* _ACTIVITY_
Lines holding the word "condition" in the following material must be counted; give only the resulting number.

* _PROVIDED DATA_
+--

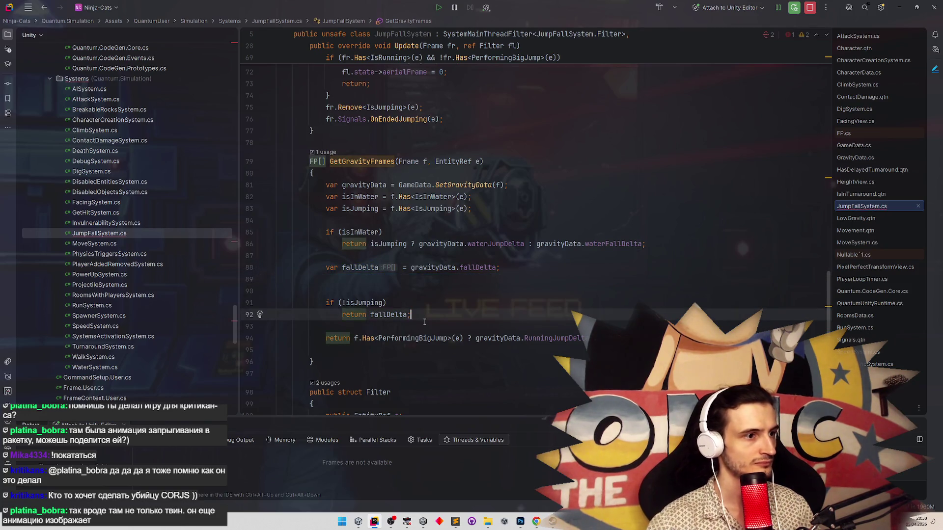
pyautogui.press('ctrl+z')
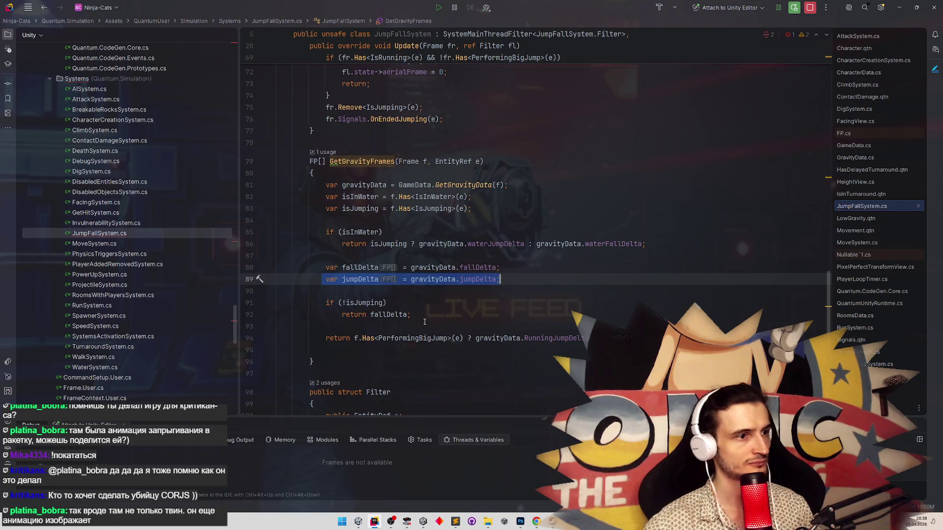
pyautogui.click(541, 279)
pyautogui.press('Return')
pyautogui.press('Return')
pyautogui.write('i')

+--

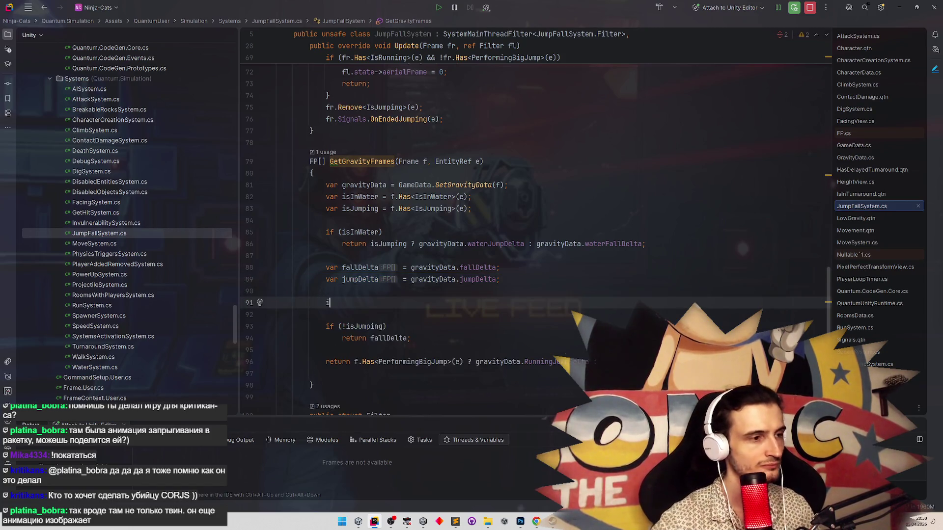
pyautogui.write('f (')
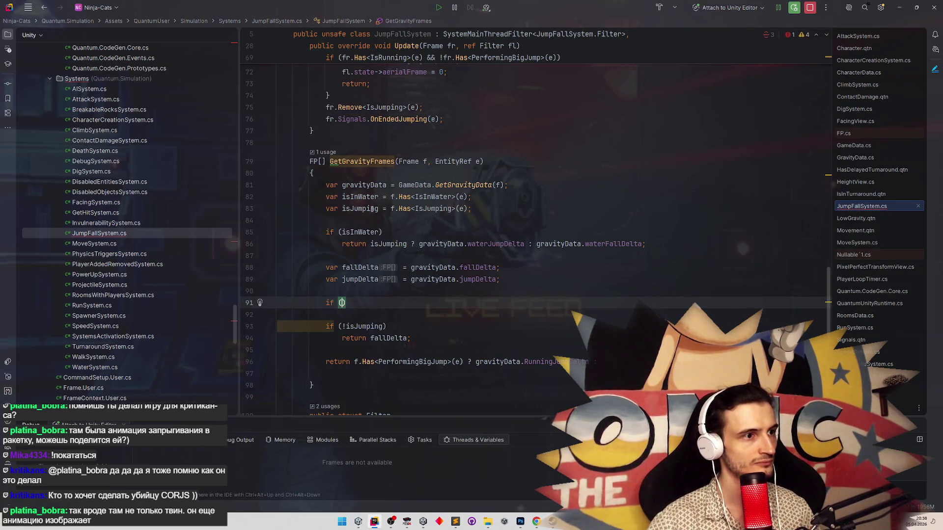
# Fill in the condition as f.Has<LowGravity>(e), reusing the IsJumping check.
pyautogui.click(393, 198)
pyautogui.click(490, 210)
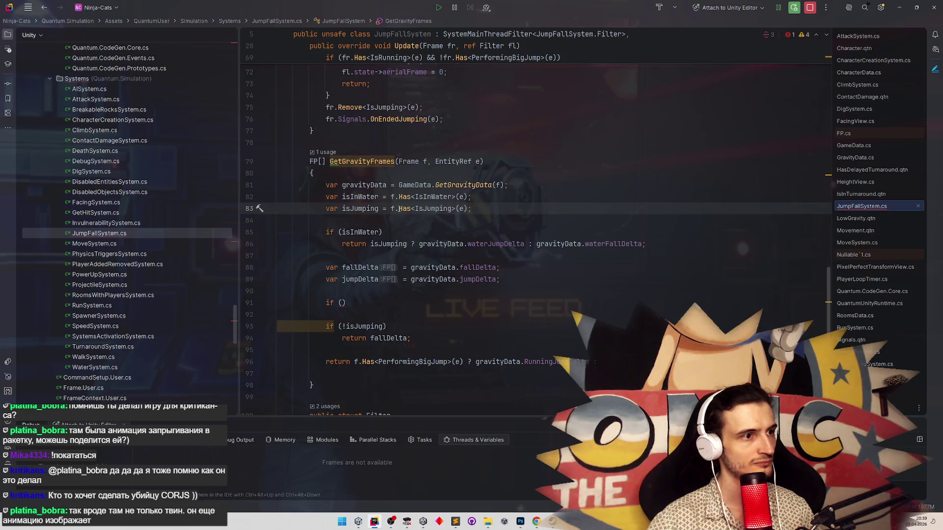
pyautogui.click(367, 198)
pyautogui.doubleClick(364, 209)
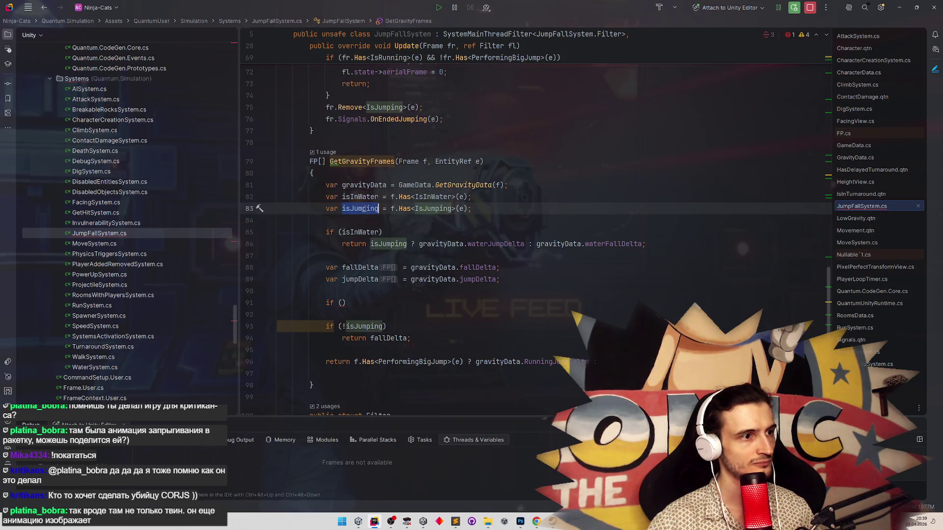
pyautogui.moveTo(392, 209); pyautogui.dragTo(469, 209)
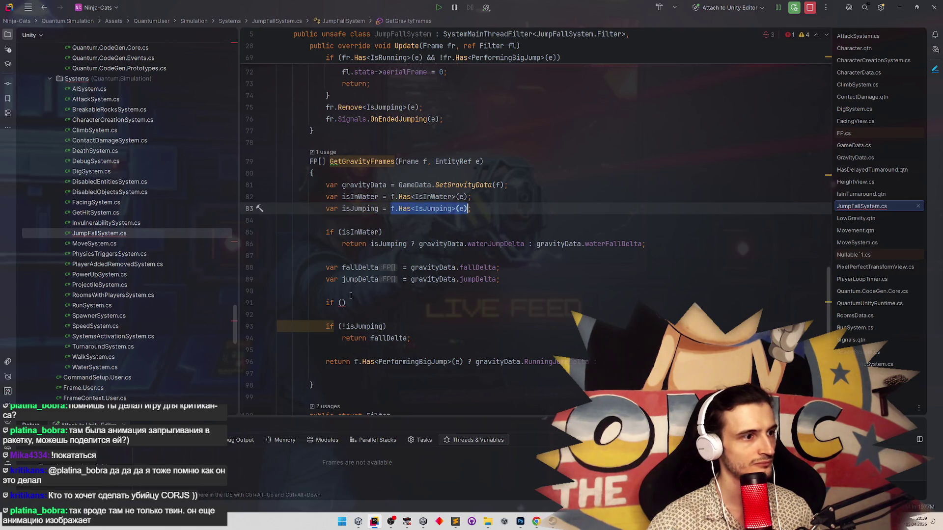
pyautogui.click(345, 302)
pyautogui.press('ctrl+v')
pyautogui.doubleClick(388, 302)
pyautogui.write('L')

+--

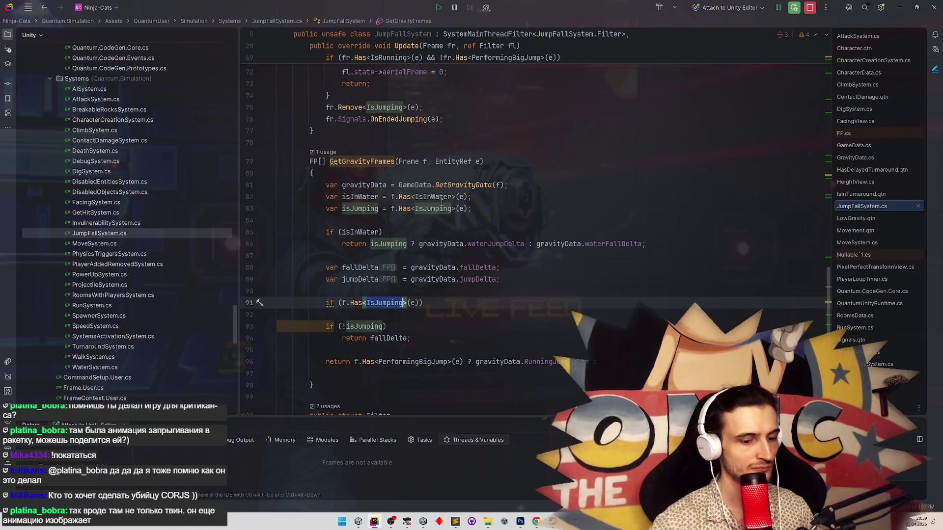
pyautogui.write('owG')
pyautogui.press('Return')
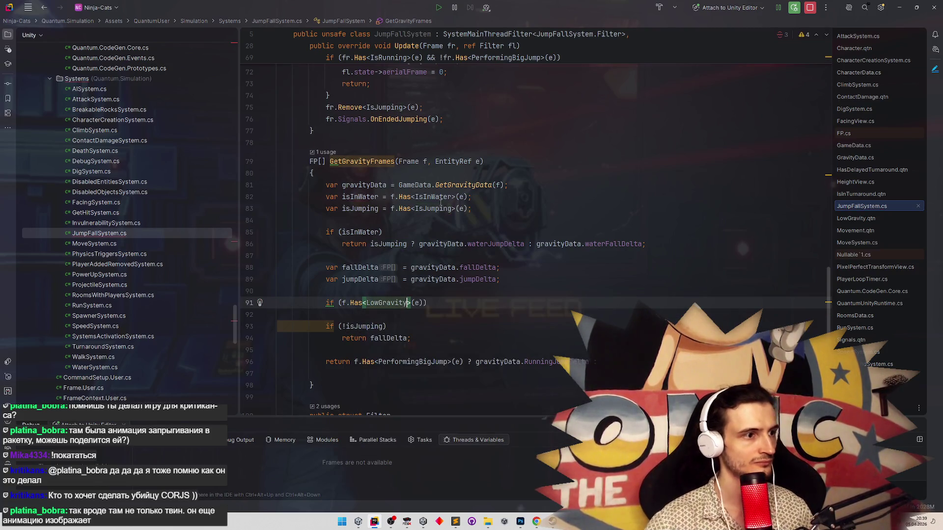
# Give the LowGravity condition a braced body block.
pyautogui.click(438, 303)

+--

* _SOLUTION_
2